--- Entries supplied ---

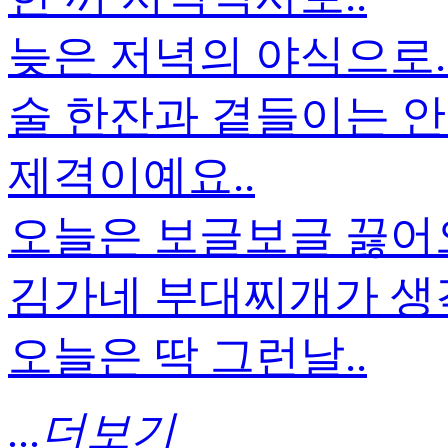
늦은 저녁의 야식으로.
술 한잔과 곁들이는 안
제격이예요..
오늘은 보글보글 끓
김가네 부대찌개가 생각
오늘은 딱 그런날..
...더보기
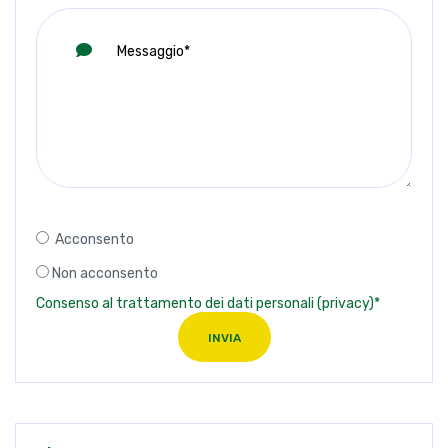
Acconsento
Non acconsento
Consenso al trattamento dei dati personali (privacy)*
INVIA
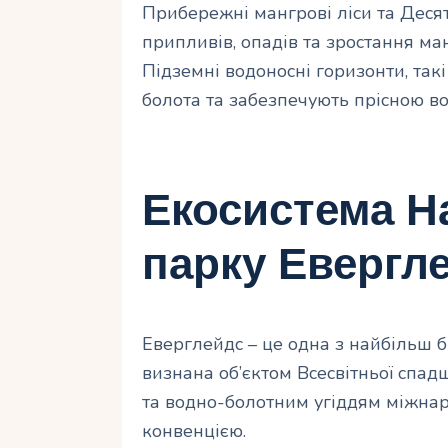
Прибережні мангрові ліси та Десят
припливів, опадів та зростання ман
Підземні водоносні горизонти, так
болота та забезпечують прісною во
Екосистема Н
парку Евергл
Еверглейдс – це одна з найбільш 
визнана об’єктом Всесвітньої сп
та водно-болотним угіддям міжна
конвенцією.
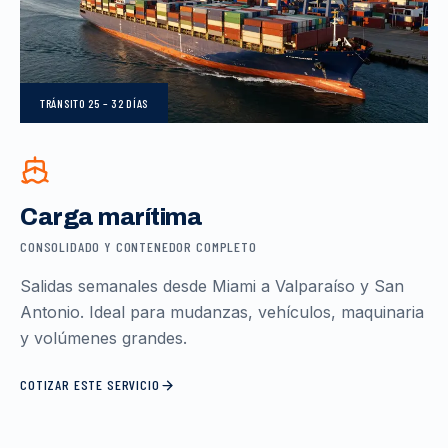
TRÁNSITO
25 – 32 DÍAS
Carga marítima
CONSOLIDADO Y CONTENEDOR COMPLETO
Salidas semanales desde Miami a Valparaíso y San
Antonio. Ideal para mudanzas, vehículos, maquinaria
y volúmenes grandes.
COTIZAR ESTE SERVICIO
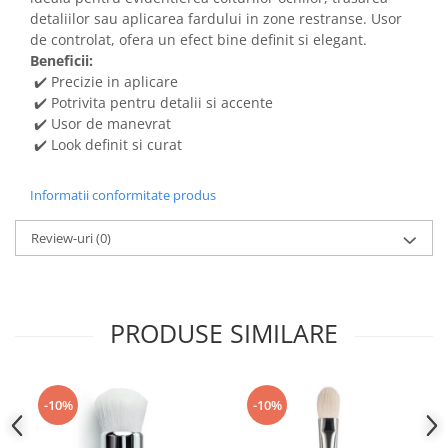
detaliilor sau aplicarea fardului in zone restranse. Usor
de controlat, ofera un efect bine definit si elegant.
Beneficii:
✔️ Precizie in aplicare
✔️ Potrivita pentru detalii si accente
✔️ Usor de manevrat
✔️ Look definit si curat
Informatii conformitate produs
Review-uri
(0)
PRODUSE SIMILARE
-10%
-10%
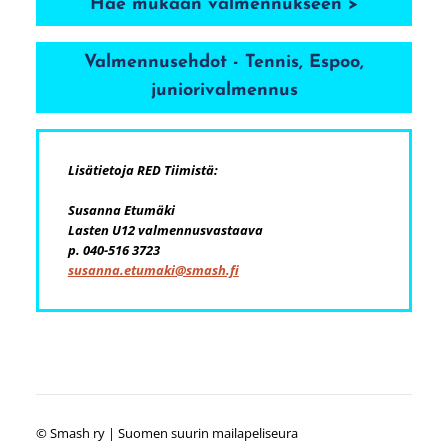
Hae mukaan valmennukseen >
Valmennusehdot - Tennis, Espoo,
juniorivalmennus
Lisätietoja RED Tiimistä:
Susanna Etumäki
Lasten U12 valmennusvastaava
p. 040-516 3723
susanna.etumaki@smash.fi
©
Smash ry | Suomen suurin mailapeliseura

---

● **What to produce**
Check each line above for the word "Usor" and give the number of lines that have it, nothing else.

● **Written solution**
2